25 Mr J Marshall SC, who appeared on behalf of the Appellants, submitted that the section beside "Interest Covered" should be understood as a general description of the commercial effect of the policy between SGI and SLC, the whole of which was to be reinsured by the policy between SGI and GCR. Occurring as it does, at a time before the policy between SLC and SGI actually issued, he submitted that the section outlined the critical elements of the underlying relationship. The prospect of exposure to liability for costs and expenses in excess of $600,000 in a particular case was so remote, indeed the Court was informed that it had never occurred except in this one insurance year, that it was not a pertinent part of a commercial summary description of the risk. Alternatively, he submitted that, if the "interest covered" was referable to the policy between SGI and GCR, it was not an exhaustive statement of that policy but only a summary description of the commercially significant scope of the risk. In either case, he submitted, the words should not be interpreted as having contractual effect.
26 For the reasons set out in [14]-[18] and [22]-[23], and for the following reasons, these submissions should be rejected.
27 As is often the case in an insurance policy the crucial wording of cover is short to the point of being cryptic. It is most unlikely, in my opinion, in so short a contract, for words to be inserted for the sole purpose of providing a summary description, as distinct from having some form of contractual effect.
28 In a contract of reinsurance which contains on its preprinted form a reference in the terms "being a reinsurance of the ceding Company's Policy No … and subject to the terms and conditions thereof and settlement thereunder in the event of loss", a significant purpose of a section entitled "Interest Covered" is precisely to identify the extent to which there may be any kind of diversion between the underlying policy being reinsured and the policy of reinsurance being issued. While it may be the case on this occasion that the underlying policy came into existence later, apparently in the same terms as prior years, that would not always be the case in the range of reinsurance contracts to which the preprinted form would apply. There had to be some scope for varying the terms and conditions from those provided in an underlying policy. The "Interest Covered" section is the logical place to find any such variation.

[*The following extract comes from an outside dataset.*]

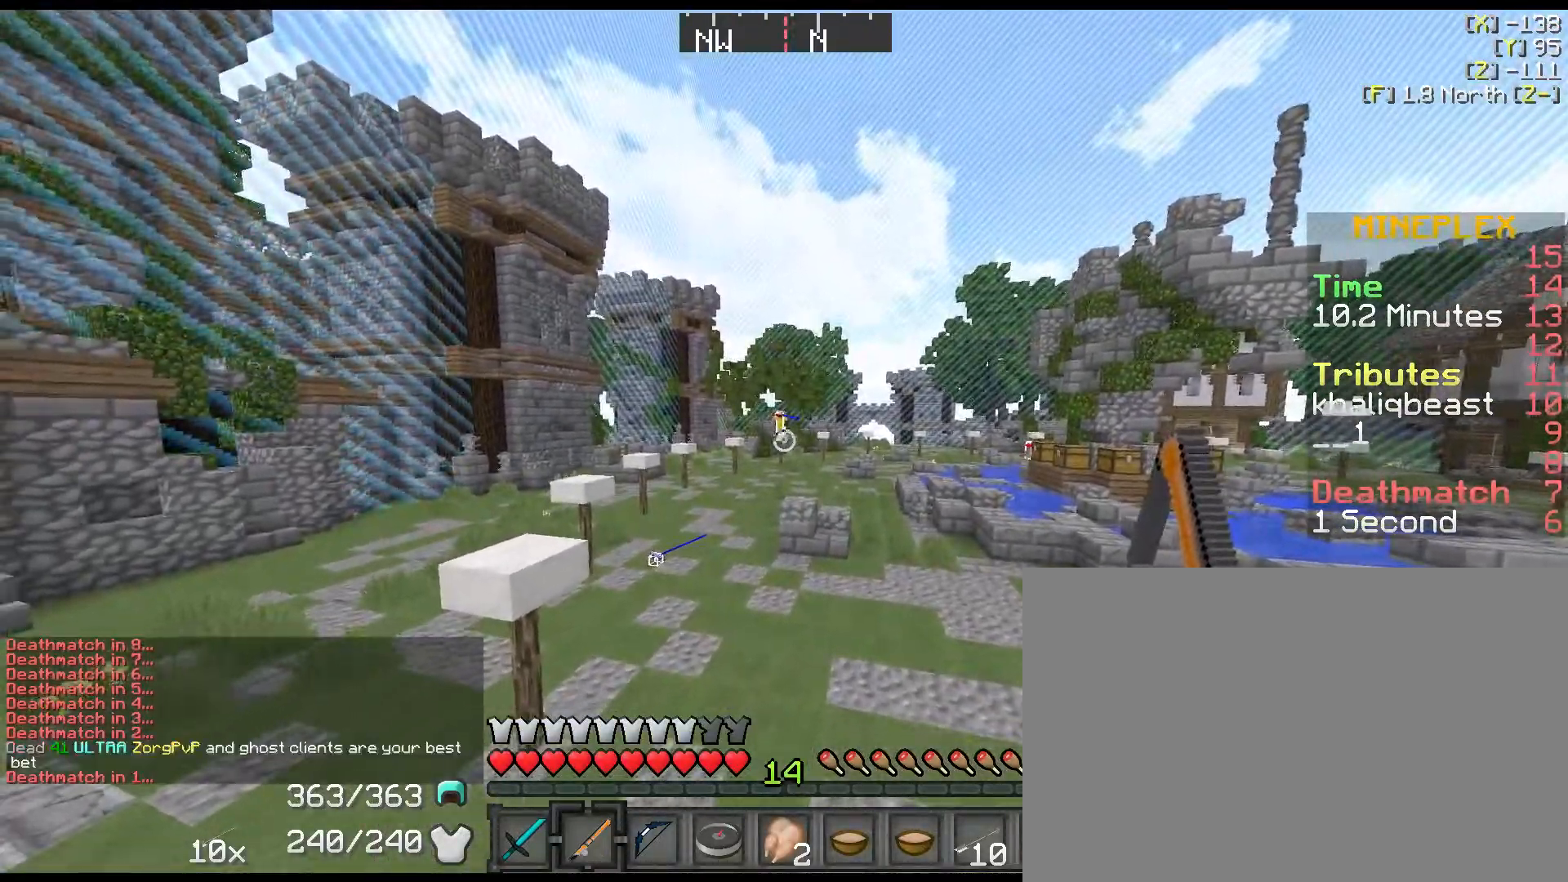
{"keys": ["shift", "w"], "events": []}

29 Furthermore, the reference to "interest" is a reference to the insurable interest of the company seeking reinsurance, referred to as the "ceding Company". That insurable "interest" is "covered" by the reinsurer. That the terminology had this purport is suggested in the words "original wording" in typescript. The word "original" suggests that there is a repetition or adoption of some other document incorporated by reference. That must be a reference to the "wording" of the underlying policy between SGI and SLC. The element of repetition or adoption indicates that the passage is not a summary of that policy, but is a statement relating to the policy between GCR and SGI.